====== Supplied entries

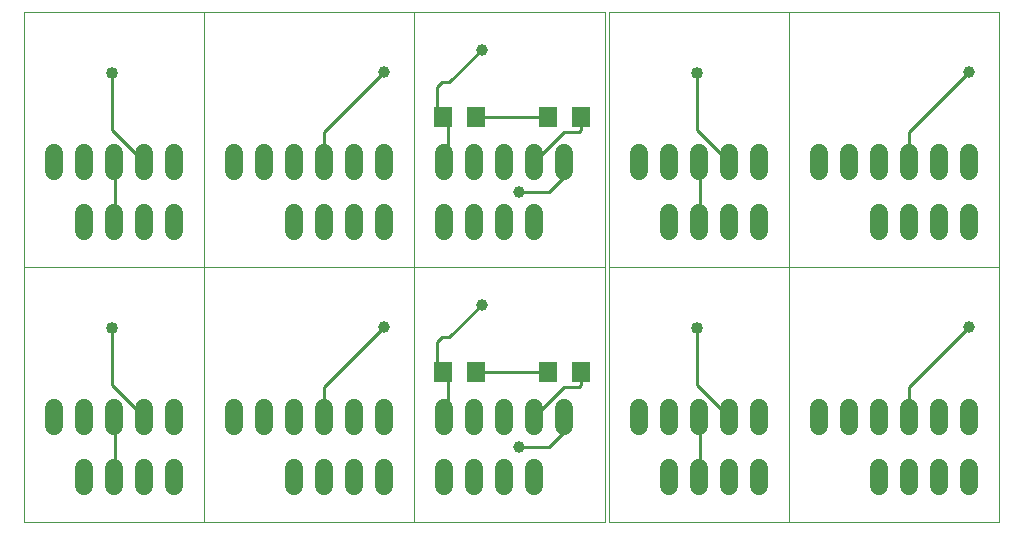
<source format=gbl>
G75*
%MOIN*%
%OFA0B0*%
%FSLAX24Y24*%
%IPPOS*%
%LPD*%
%AMOC8*
5,1,8,0,0,1.08239X$1,22.5*
%
%ADD10C,0.0000*%
%ADD11C,0.0600*%
%ADD12R,0.0630X0.0709*%
%ADD13C,0.0100*%
%ADD14C,0.0396*%
%ADD15C,0.0400*%
D10*
X000100Y000248D02*
X000100Y008744D01*
X000100Y008748D02*
X000100Y017244D01*
X000100Y017248D02*
X006100Y017248D01*
X013100Y017248D01*
X019470Y017248D01*
X019470Y017244D02*
X019470Y008748D01*
X013100Y008748D01*
X013100Y017248D01*
X019600Y017248D02*
X025600Y017248D01*
X032600Y017248D01*
X032600Y008748D01*
X025600Y008748D01*
X025600Y017248D01*
X019600Y017244D02*
X019600Y008748D01*
X025600Y008748D01*
X032600Y008748D01*
X032600Y000248D01*
X025600Y000248D01*
X025600Y008748D01*
X019600Y008748D01*
X019600Y008744D02*
X019600Y000248D01*
X025600Y000248D01*
X019470Y000248D02*
X019470Y008744D01*
X019470Y008748D02*
X013100Y008748D01*
X006100Y008748D01*
X006100Y017248D01*
X006100Y008748D02*
X000100Y008748D01*
X006100Y008748D01*
X013100Y008748D01*
X013100Y000248D01*
X019470Y000248D01*
X013100Y000248D02*
X006100Y000248D01*
X006100Y008748D01*
X006100Y000248D02*
X000100Y000248D01*
D11*
X002100Y001448D02*
X002100Y002048D01*
X003100Y002048D02*
X003100Y001448D01*
X004100Y001448D02*
X004100Y002048D01*
X005100Y002048D02*
X005100Y001448D01*
X005100Y003448D02*
X005100Y004048D01*
X004100Y004048D02*
X004100Y003448D01*
X003100Y003448D02*
X003100Y004048D01*
X002100Y004048D02*
X002100Y003448D01*
X001100Y003448D02*
X001100Y004048D01*
X007100Y004048D02*
X007100Y003448D01*
X008100Y003448D02*
X008100Y004048D01*
X009100Y004048D02*
X009100Y003448D01*
X010100Y003448D02*
X010100Y004048D01*
X011100Y004048D02*
X011100Y003448D01*
X012100Y003448D02*
X012100Y004048D01*
X014100Y004048D02*
X014100Y003448D01*
X015100Y003448D02*
X015100Y004048D01*
X016100Y004048D02*
X016100Y003448D01*
X017100Y003448D02*
X017100Y004048D01*
X018100Y004048D02*
X018100Y003448D01*
X020600Y003448D02*
X020600Y004048D01*
X021600Y004048D02*
X021600Y003448D01*
X022600Y003448D02*
X022600Y004048D01*
X023600Y004048D02*
X023600Y003448D01*
X024600Y003448D02*
X024600Y004048D01*
X026600Y004048D02*
X026600Y003448D01*
X027600Y003448D02*
X027600Y004048D01*
X028600Y004048D02*
X028600Y003448D01*
X029600Y003448D02*
X029600Y004048D01*
X030600Y004048D02*
X030600Y003448D01*
X031600Y003448D02*
X031600Y004048D01*
X031600Y002048D02*
X031600Y001448D01*
X030600Y001448D02*
X030600Y002048D01*
X029600Y002048D02*
X029600Y001448D01*
X028600Y001448D02*
X028600Y002048D01*
X024600Y002048D02*
X024600Y001448D01*
X023600Y001448D02*
X023600Y002048D01*
X022600Y002048D02*
X022600Y001448D01*
X021600Y001448D02*
X021600Y002048D01*
X017100Y002048D02*
X017100Y001448D01*
X016100Y001448D02*
X016100Y002048D01*
X015100Y002048D02*
X015100Y001448D01*
X014100Y001448D02*
X014100Y002048D01*
X012100Y002048D02*
X012100Y001448D01*
X011100Y001448D02*
X011100Y002048D01*
X010100Y002048D02*
X010100Y001448D01*
X009100Y001448D02*
X009100Y002048D01*
X009100Y009948D02*
X009100Y010548D01*
X010100Y010548D02*
X010100Y009948D01*
X011100Y009948D02*
X011100Y010548D01*
X012100Y010548D02*
X012100Y009948D01*
X014100Y009948D02*
X014100Y010548D01*
X015100Y010548D02*
X015100Y009948D01*
X016100Y009948D02*
X016100Y010548D01*
X017100Y010548D02*
X017100Y009948D01*
X017100Y011948D02*
X017100Y012548D01*
X016100Y012548D02*
X016100Y011948D01*
X015100Y011948D02*
X015100Y012548D01*
X014100Y012548D02*
X014100Y011948D01*
X012100Y011948D02*
X012100Y012548D01*
X011100Y012548D02*
X011100Y011948D01*
X010100Y011948D02*
X010100Y012548D01*
X009100Y012548D02*
X009100Y011948D01*
X008100Y011948D02*
X008100Y012548D01*
X007100Y012548D02*
X007100Y011948D01*
X005100Y011948D02*
X005100Y012548D01*
X004100Y012548D02*
X004100Y011948D01*
X003100Y011948D02*
X003100Y012548D01*
X002100Y012548D02*
X002100Y011948D01*
X001100Y011948D02*
X001100Y012548D01*
X002100Y010548D02*
X002100Y009948D01*
X003100Y009948D02*
X003100Y010548D01*
X004100Y010548D02*
X004100Y009948D01*
X005100Y009948D02*
X005100Y010548D01*
X018100Y011948D02*
X018100Y012548D01*
X020600Y012548D02*
X020600Y011948D01*
X021600Y011948D02*
X021600Y012548D01*
X022600Y012548D02*
X022600Y011948D01*
X023600Y011948D02*
X023600Y012548D01*
X024600Y012548D02*
X024600Y011948D01*
X026600Y011948D02*
X026600Y012548D01*
X027600Y012548D02*
X027600Y011948D01*
X028600Y011948D02*
X028600Y012548D01*
X029600Y012548D02*
X029600Y011948D01*
X030600Y011948D02*
X030600Y012548D01*
X031600Y012548D02*
X031600Y011948D01*
X031600Y010548D02*
X031600Y009948D01*
X030600Y009948D02*
X030600Y010548D01*
X029600Y010548D02*
X029600Y009948D01*
X028600Y009948D02*
X028600Y010548D01*
X024600Y010548D02*
X024600Y009948D01*
X023600Y009948D02*
X023600Y010548D01*
X022600Y010548D02*
X022600Y009948D01*
X021600Y009948D02*
X021600Y010548D01*
D12*
X018651Y013748D03*
X017549Y013748D03*
X015151Y013748D03*
X014049Y013748D03*
X014049Y005248D03*
X015151Y005248D03*
X017549Y005248D03*
X018651Y005248D03*
D13*
X018660Y004807D01*
X018600Y004748D01*
X018100Y004748D01*
X017100Y003748D01*
X018100Y003748D02*
X018100Y003248D01*
X017600Y002748D01*
X016600Y002748D01*
X016100Y001778D02*
X016100Y001748D01*
X014120Y003758D02*
X014100Y003748D01*
X014120Y003758D02*
X014210Y003848D01*
X014210Y005198D01*
X014049Y005248D01*
X013850Y005446D01*
X013850Y006248D01*
X014015Y006413D01*
X014265Y006413D01*
X015350Y007498D01*
X012100Y006748D02*
X010100Y004748D01*
X010100Y003748D01*
X011100Y001778D02*
X011100Y001748D01*
X015151Y005248D02*
X017549Y005248D01*
X022520Y004838D02*
X023600Y003758D01*
X023600Y003748D01*
X022610Y003668D02*
X022600Y003748D01*
X022610Y003668D02*
X022610Y001778D01*
X022600Y001748D01*
X023600Y001778D02*
X023600Y001748D01*
X022520Y004838D02*
X022520Y006728D01*
X022600Y010248D02*
X022610Y010278D01*
X022610Y012168D01*
X022600Y012248D01*
X023600Y012258D02*
X023600Y012248D01*
X023600Y012258D02*
X022520Y013338D01*
X022520Y015228D01*
X018651Y013748D02*
X018660Y013307D01*
X018600Y013248D01*
X018100Y013248D01*
X017100Y012248D01*
X018100Y012248D02*
X018100Y011748D01*
X017600Y011248D01*
X016600Y011248D01*
X016100Y010278D02*
X016100Y010248D01*
X014120Y012258D02*
X014100Y012248D01*
X014120Y012258D02*
X014210Y012348D01*
X014210Y013698D01*
X014049Y013748D01*
X013850Y013946D01*
X013850Y014748D01*
X014015Y014913D01*
X014265Y014913D01*
X015350Y015998D01*
X012100Y015248D02*
X010100Y013248D01*
X010100Y012248D01*
X011100Y010278D02*
X011100Y010248D01*
X015151Y013748D02*
X017549Y013748D01*
X023600Y010278D02*
X023600Y010248D01*
X029600Y012248D02*
X029600Y013248D01*
X031600Y015248D01*
X030600Y010278D02*
X030600Y010248D01*
X031600Y006748D02*
X029600Y004748D01*
X029600Y003748D01*
X030600Y001778D02*
X030600Y001748D01*
X004100Y001778D02*
X004100Y001748D01*
X003110Y001778D02*
X003100Y001748D01*
X003110Y001778D02*
X003110Y003668D01*
X003100Y003748D01*
X004100Y003758D02*
X004100Y003748D01*
X004100Y003758D02*
X003020Y004838D01*
X003020Y006728D01*
X003100Y010248D02*
X003110Y010278D01*
X003110Y012168D01*
X003100Y012248D01*
X004100Y012258D02*
X004100Y012248D01*
X004100Y012258D02*
X003020Y013338D01*
X003020Y015228D01*
X004100Y010278D02*
X004100Y010248D01*
D14*
X012100Y006748D03*
X015350Y007498D03*
X016600Y011248D03*
X012100Y015248D03*
X015350Y015998D03*
X031600Y015248D03*
X031600Y006748D03*
X016600Y002748D03*
D15*
X022520Y006728D03*
X022520Y015228D03*
X003020Y015228D03*
X003020Y006728D03*
M02*

</source>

============

(Your objective):
Set down the lines from the one with "X031600Y015248D01*" through the end of the data above. Keep each exactly as written and add no other line.

(Problem solution):
X031600Y015248D01*
X030600Y010278D02*
X030600Y010248D01*
X031600Y006748D02*
X029600Y004748D01*
X029600Y003748D01*
X030600Y001778D02*
X030600Y001748D01*
X004100Y001778D02*
X004100Y001748D01*
X003110Y001778D02*
X003100Y001748D01*
X003110Y001778D02*
X003110Y003668D01*
X003100Y003748D01*
X004100Y003758D02*
X004100Y003748D01*
X004100Y003758D02*
X003020Y004838D01*
X003020Y006728D01*
X003100Y010248D02*
X003110Y010278D01*
X003110Y012168D01*
X003100Y012248D01*
X004100Y012258D02*
X004100Y012248D01*
X004100Y012258D02*
X003020Y013338D01*
X003020Y015228D01*
X004100Y010278D02*
X004100Y010248D01*
D14*
X012100Y006748D03*
X015350Y007498D03*
X016600Y011248D03*
X012100Y015248D03*
X015350Y015998D03*
X031600Y015248D03*
X031600Y006748D03*
X016600Y002748D03*
D15*
X022520Y006728D03*
X022520Y015228D03*
X003020Y015228D03*
X003020Y006728D03*
M02*

</source>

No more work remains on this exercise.